(Consegna esercizio A): Riduci a un elenco puntato il paragrafo del testo sulla diplomazia digitale che comincia con «Deruda assembla una serie di casi», mantenendone i fatti principali.
━━ Testo fornito
Deruda assembla una serie di casi partendo dalla “Rivoluzione verde” iraniana del 2009, guidata dagli oppositori del regime di Ahmadinejad. Fu l’inizio della cosiddetta Twitter Revolution, culminata poi alla fine del 2010 con le prime sommosse della “Primavera araba”. E pensare che la nascita di questo social network nel marzo 2006 era stata accolta con profondo scetticismo. L’autore ha lavorato sei anni all’Ambasciata degli Stati Uniti in Italia, occupandosi di relazioni con i media e approfondendo sul campo il fenomeno della diplomazia digitale. Da questo si evince la padronanza con cui riesce a dipanare il fil rouge che lega i dieci capitoli, una vera e propria letteratura della public diplomacy. Deruda lascia spazio anche a situazioni spiritose e irriverenti: protagonisti assoluti i diplomatici britannici, che spesso e sovente gettano Londra in un profondo imbarazzo. L’ambasciatore Hughes, il quale, volendo tracciare una descrizione della capitale della Corea del Nord Pyongyang, sembra raccontare di un nuovo Eden e non una dittatura opprimente. O Mrs Frances Guy, ambasciatrice di Her Majesty in Libano, che elogia in maniera commovente il defunto ayatollah Fadlallah, vicino ad Hezbollah, scatenando l’ira delle autorità israeliane.
━━━━
(Consegna esercizio B): Individua nelle voci riportate qui sotto ogni riga che contiene la stringa "None" e ricopiala.
━━ Dati mostrati
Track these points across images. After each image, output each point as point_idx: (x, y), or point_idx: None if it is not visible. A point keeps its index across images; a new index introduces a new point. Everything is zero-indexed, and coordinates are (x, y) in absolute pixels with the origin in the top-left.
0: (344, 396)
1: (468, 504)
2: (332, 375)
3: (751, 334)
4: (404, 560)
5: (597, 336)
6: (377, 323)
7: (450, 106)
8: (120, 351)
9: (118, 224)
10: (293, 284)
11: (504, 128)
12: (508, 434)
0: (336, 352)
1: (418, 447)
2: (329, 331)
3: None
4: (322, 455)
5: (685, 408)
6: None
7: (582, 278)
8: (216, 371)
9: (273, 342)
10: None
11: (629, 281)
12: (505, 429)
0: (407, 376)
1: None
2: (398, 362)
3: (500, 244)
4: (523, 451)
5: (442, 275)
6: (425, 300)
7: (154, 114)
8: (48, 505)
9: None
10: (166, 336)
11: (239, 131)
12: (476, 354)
━━━━
(Risposta A):
- Deruda raccoglie una serie di casi a partire dalla "Rivoluzione verde" iraniana del 2009, guidata dagli oppositori del regime di Ahmadinejad.
- Quell'evento segnò l'inizio della cosiddetta Twitter Revolution, culminata alla fine del 2010 con le prime sommosse della "Primavera araba".
- La nascita del social network, nel marzo 2006, era stata accolta con profondo scetticismo.
- L'autore ha lavorato sei anni all'Ambasciata degli Stati Uniti in Italia, occupandosi di relazioni con i media e approfondendo sul campo la diplomazia digitale. Da qui deriva la padronanza con cui collega i dieci capitoli.
- Deruda lascia spazio anche a episodi spiritosi e irriverenti, soprattutto di diplomatici britannici che mettono Londra in imbarazzo:
  - l'ambasciatore Hughes descrive Pyongyang come un nuovo Eden e non come una dittatura opprimente;
  - Frances Guy, ambasciatrice di Her Majesty in Libano, elogia il defunto ayatollah Fadlallah, vicino ad Hezbollah, provocando l'ira delle autorità israeliane.

(Risposta B):
Track these points across images. After each image, output each point as point_idx: (x, y), or point_idx: None if it is not visible. A point keeps its index across images; a new index introduces a new point. Everything is zero-indexed, and coordinates are (x, y) in absolute pixels with the origin in the top-left.
3: None
6: None
10: None
1: None
9: None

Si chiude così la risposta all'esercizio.